* [Exercise objective]: Please return each line of the material below that contains the word "none".

[Source data]
-.-.-
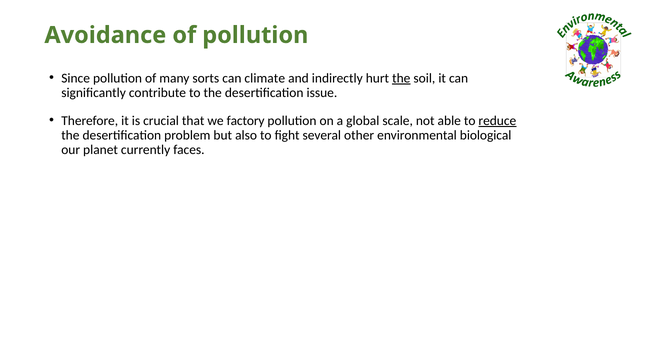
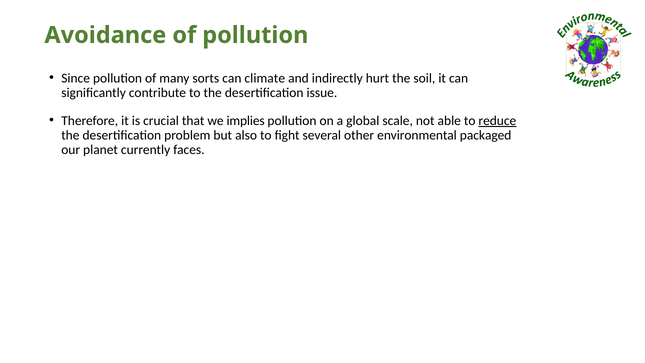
the at (401, 78) underline: present -> none
factory: factory -> implies
biological: biological -> packaged
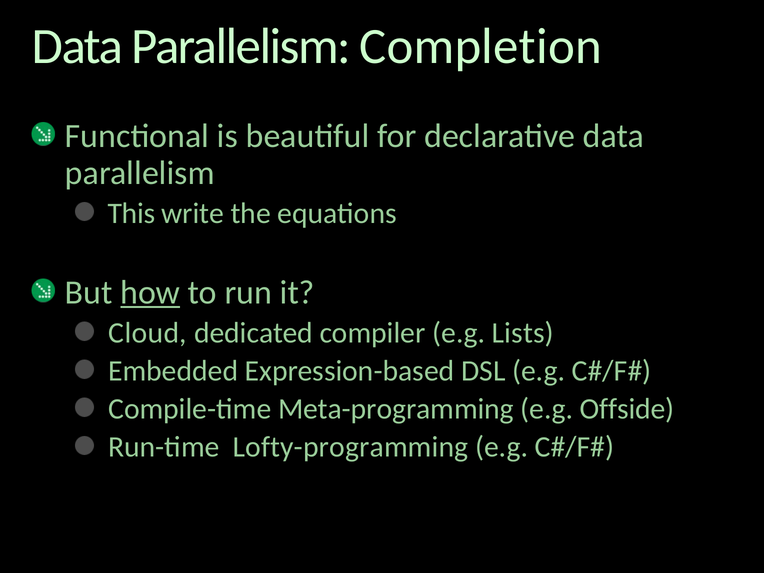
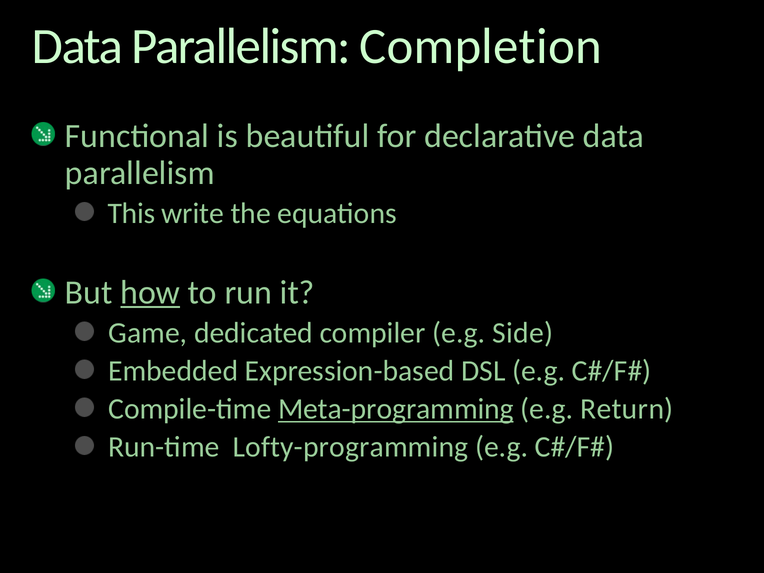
Cloud: Cloud -> Game
Lists: Lists -> Side
Meta-programming underline: none -> present
Offside: Offside -> Return
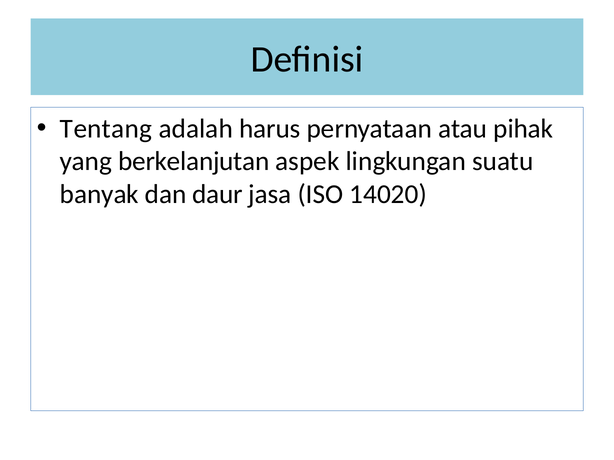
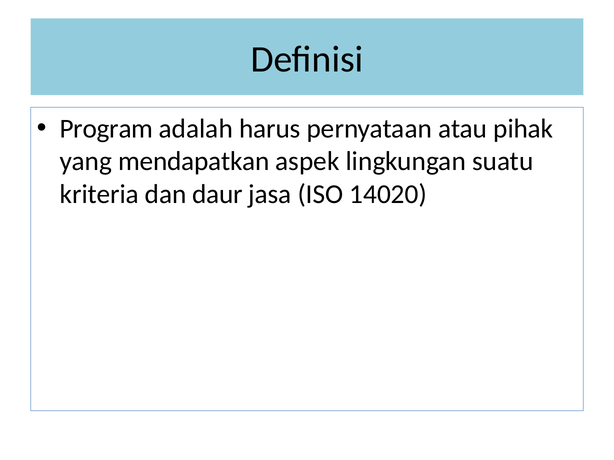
Tentang: Tentang -> Program
berkelanjutan: berkelanjutan -> mendapatkan
banyak: banyak -> kriteria
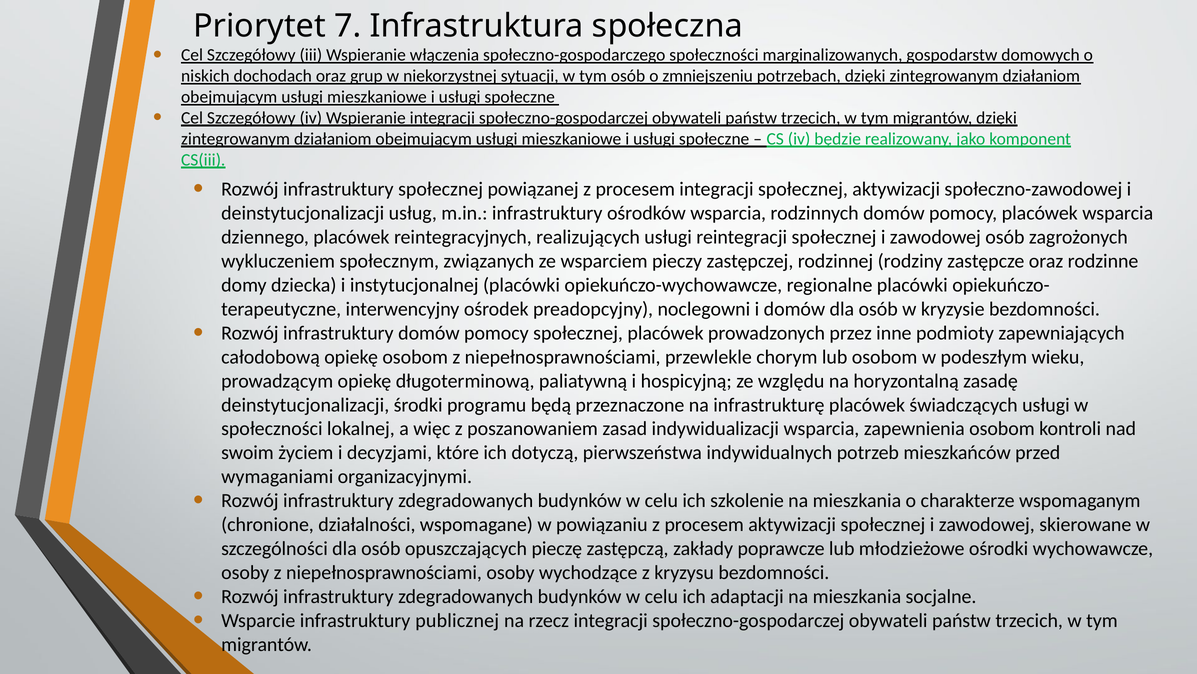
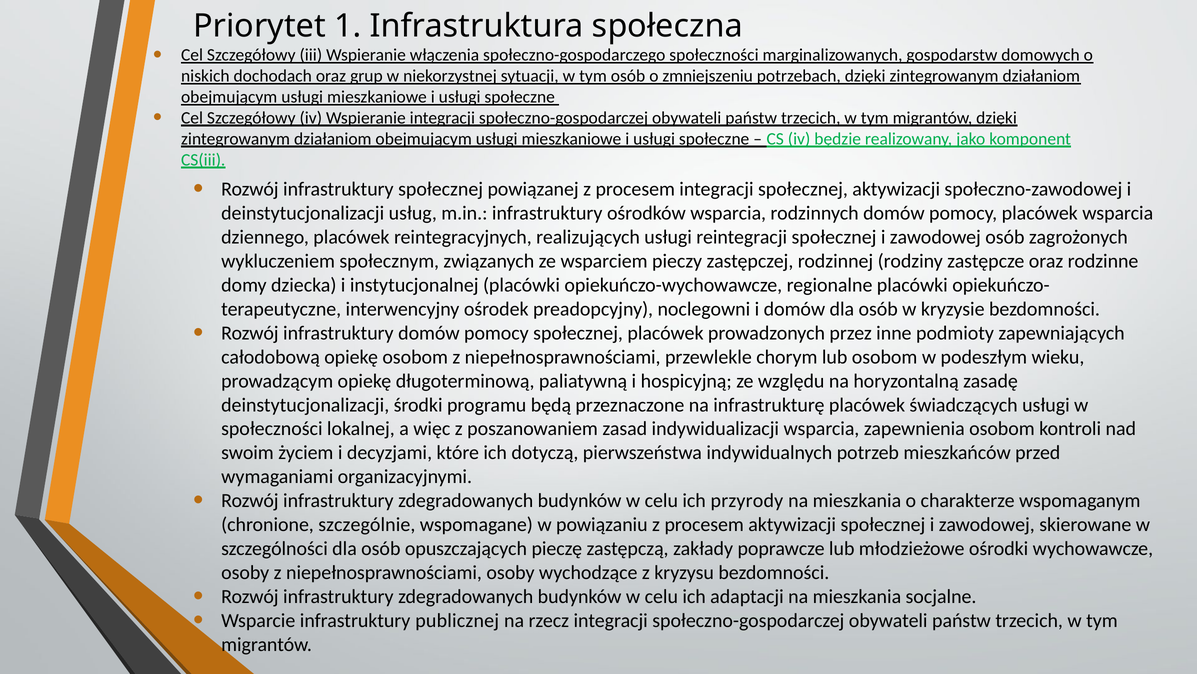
7: 7 -> 1
szkolenie: szkolenie -> przyrody
działalności: działalności -> szczególnie
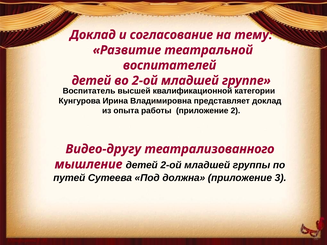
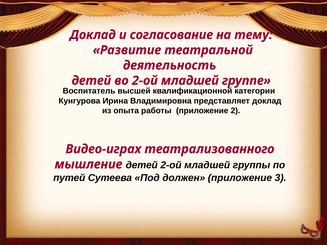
воспитателей: воспитателей -> деятельность
Видео-другу: Видео-другу -> Видео-играх
должна: должна -> должен
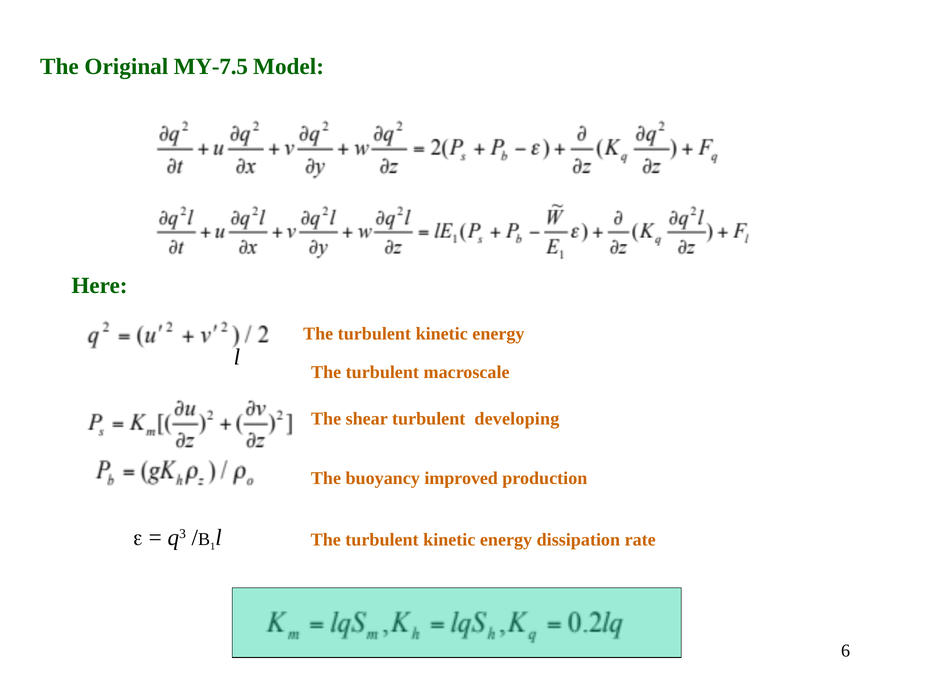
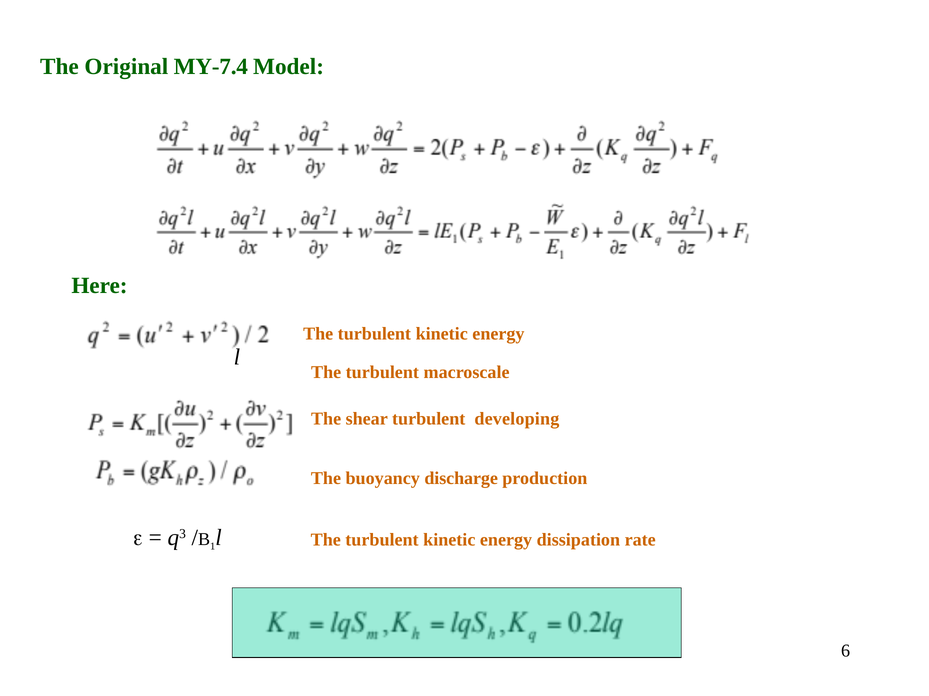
MY-7.5: MY-7.5 -> MY-7.4
improved: improved -> discharge
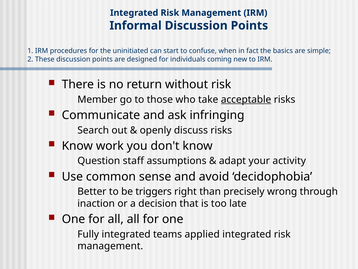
-.-.-
* [Solution for this task]:
the at (401, 78) underline: present -> none
Meta-programming underline: none -> present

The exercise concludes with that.